## Texte extrait
- - - - - - -

Le bilan des 378 PPRT en vigueur, qui concernent plus de 800 communes, se révèle très décevant. Amaris salue toutefois la réduction des risques à la source par les industriels qui font partie des mesures prescrites ayant le meilleur taux de réalisation (94 %).

Mesures considérées comme « violentes »

Les résultats sont beaucoup plus mitigés pour les mesures foncières touchant les habitants, c'est-à-dire les expropriations et les délaissements qui concernent les habitations les plus exposées pour lesquelles le risque est potentiellement mortel (zone rouge) en cas d'accident majeur. Seules 226 mesures foncières sur les 362 logements concernés sur le plan national ont été réalisées. Ces mesures se sont heurtées à des difficultés de plusieurs ordres : impact social de mesures considérées comme « violentes » par les riverains contraints ou fortement incités à abandonner leur maison, coût des travaux pour les propriétaires qui ont renoncé au rachat de leur bien dans le cadre du droit au délaissement, déstructuration de quartiers laissés en friches.

“ La clé de la réussite, c'est la mobilisation de l'État. ” Alban Bruneau, Amaris
L'association dresse également un bilan mitigé du rôle des PPRT en matière de maîtrise de l'urbanisation future autour des sites à risques. « La démarche PPRT a indéniablement permis une meilleure analyse des risques, une connaissance plus fine de leurs effets et de leurs conséquences sur les territoires concernés », salue Amaris. Mais l'association estime que l'intégration des risques dans les projets d'aménagement aurait pu aller « beaucoup plus loin ». Elle dénonce dans le même temps un certain nombre de blocages réglementaires. « Nous n'avons pas d'autorisation de créer des pistes cyclables dans la Vallée de la chimie car tout usage nouveau est interdit », déplore ainsi Pierre Athanaze, vice-président de la métropole de Lyon délégué à la prévention des risques. Pourtant, des embouteillages pourraient se produire et bloquer l'évacuation en cas d'accident, relève l'élu.

Le raté des travaux dans les logements

Mais les critiques les plus vives du réseau de collectivités locales sont dirigées contre trois groupes de mesures qu'elles considèrent comme des échecs patents. C'est en premier lieu la réalisation des travaux dans les logements. Seulement 25 % des travaux de protection prescrits (vitrages résistants aux explosions, pièces de confinement, etc.) dans 15 689 logements privés ont été effectués.

- - - - - - -

## Contenu des données
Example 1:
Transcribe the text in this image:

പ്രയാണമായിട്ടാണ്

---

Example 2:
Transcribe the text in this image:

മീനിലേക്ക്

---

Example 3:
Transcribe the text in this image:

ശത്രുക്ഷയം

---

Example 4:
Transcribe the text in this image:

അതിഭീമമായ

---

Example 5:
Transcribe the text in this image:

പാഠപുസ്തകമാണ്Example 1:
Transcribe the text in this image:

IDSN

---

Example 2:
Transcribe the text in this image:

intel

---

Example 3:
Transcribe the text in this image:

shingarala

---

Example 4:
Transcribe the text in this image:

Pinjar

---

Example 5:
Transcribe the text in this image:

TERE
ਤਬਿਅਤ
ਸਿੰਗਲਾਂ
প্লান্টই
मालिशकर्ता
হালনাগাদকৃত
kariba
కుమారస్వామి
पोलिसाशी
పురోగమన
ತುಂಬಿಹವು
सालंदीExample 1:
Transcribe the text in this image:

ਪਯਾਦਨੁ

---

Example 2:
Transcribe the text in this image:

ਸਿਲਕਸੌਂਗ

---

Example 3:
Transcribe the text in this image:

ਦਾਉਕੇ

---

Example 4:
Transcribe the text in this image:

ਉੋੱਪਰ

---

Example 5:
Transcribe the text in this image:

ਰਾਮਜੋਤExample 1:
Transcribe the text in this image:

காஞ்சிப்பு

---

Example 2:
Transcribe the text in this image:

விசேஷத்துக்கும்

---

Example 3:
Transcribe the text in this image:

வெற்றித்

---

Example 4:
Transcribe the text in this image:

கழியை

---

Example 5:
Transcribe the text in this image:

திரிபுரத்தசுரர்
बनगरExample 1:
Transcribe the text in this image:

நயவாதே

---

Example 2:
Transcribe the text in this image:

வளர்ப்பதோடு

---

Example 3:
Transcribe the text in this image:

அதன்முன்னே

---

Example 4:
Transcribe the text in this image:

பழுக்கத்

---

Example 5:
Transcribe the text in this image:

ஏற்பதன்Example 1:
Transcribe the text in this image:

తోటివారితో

- - - - - - -

## Consigne
D'après le texte sur le bilan des PPRT, quelle part des travaux de protection prescrits dans les logements privés a été réalisée ?

## Réponse
Seulement 25 % des travaux de protection prescrits dans 15 689 logements privés ont été effectués.